Forest City Unveils design of 8-acre Park above Brooklyn’s LIRR Rail Yard

Thomas Balsley Associates have been tasked with designing a permanent 8 acre public park for Brooklyn. Bringing it to life in phases, the 535 Carlton and 550 Vanderbilt – luxury residences designed by COOKFOX and complete with a percentage of affordable housing – are critical sites that will bookend the new public park. This is an extraordinary opportunity to create an open green space at the center of some of Brooklyn’s most vibrant and dynamic neighborhoods.
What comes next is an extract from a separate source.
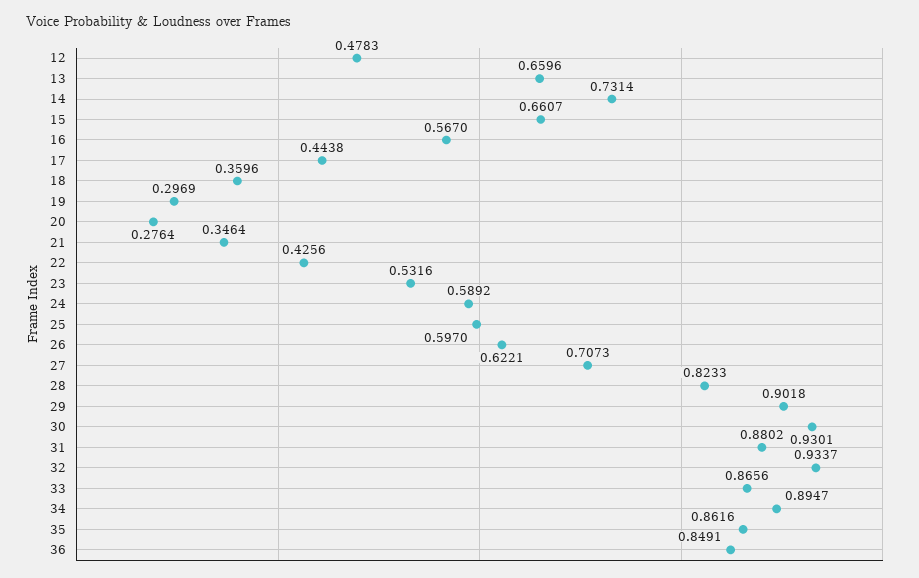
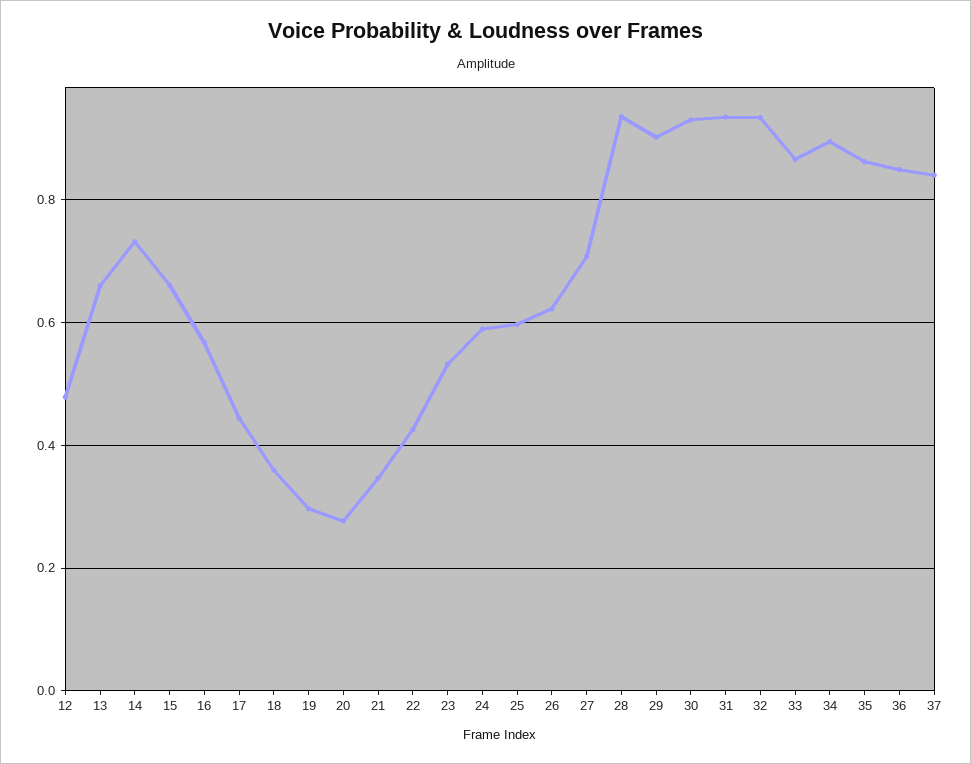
28: 0.8233 -> 0.94
31: 0.8802 -> 0.94
37: none -> 0.84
Pacific Park will transform a rail yard into a destination for all New Yorkers.

Reflective of New York City’s reputation as a City of neighborhoods, Thomas Balsley Associates’ design for Pacific Park establishes a landscape typology – the archipelago – that will allow a flexible infusion of program, architecture, and plant material to unify the project site; the majority of which sits atop the Long Island Rail Road train yard between 6th and Vanderbilt Avenues, Atlantic Avenue, and Dean Street. Brooklyn’s newest major public open space, Pacific Park physically aligns with the center of the site striving to connect it to the rest of its neighbors.

The landscape is a cohesive, continuous and inviting open space with a range of uses and activities; links from north to south shall be provided between the new development and the surrounding neighborhoods by continuing the existing street system as pedestrian corridors into the open space. The open space will be sheltered from Atlantic Avenue traffic while promoting public access and use. The landscape design will take into account costs of both construction and future maintenance, a phased implementation strategy with temporary conditions, and a vision for the Pacific Street Terminus at Carlton Avenue.

Thomas Balsley Associates sets the tone for this new urban fabric that will provide a cohesive and democratic relationship to the 10 buildings slated to furnish the site. The public park that is Pacific Park transcends its graphic identity as mere appendage to the development. It is the very heart of this project, a place where design and nature come together, creating space for recreation, contemplation, and humanity.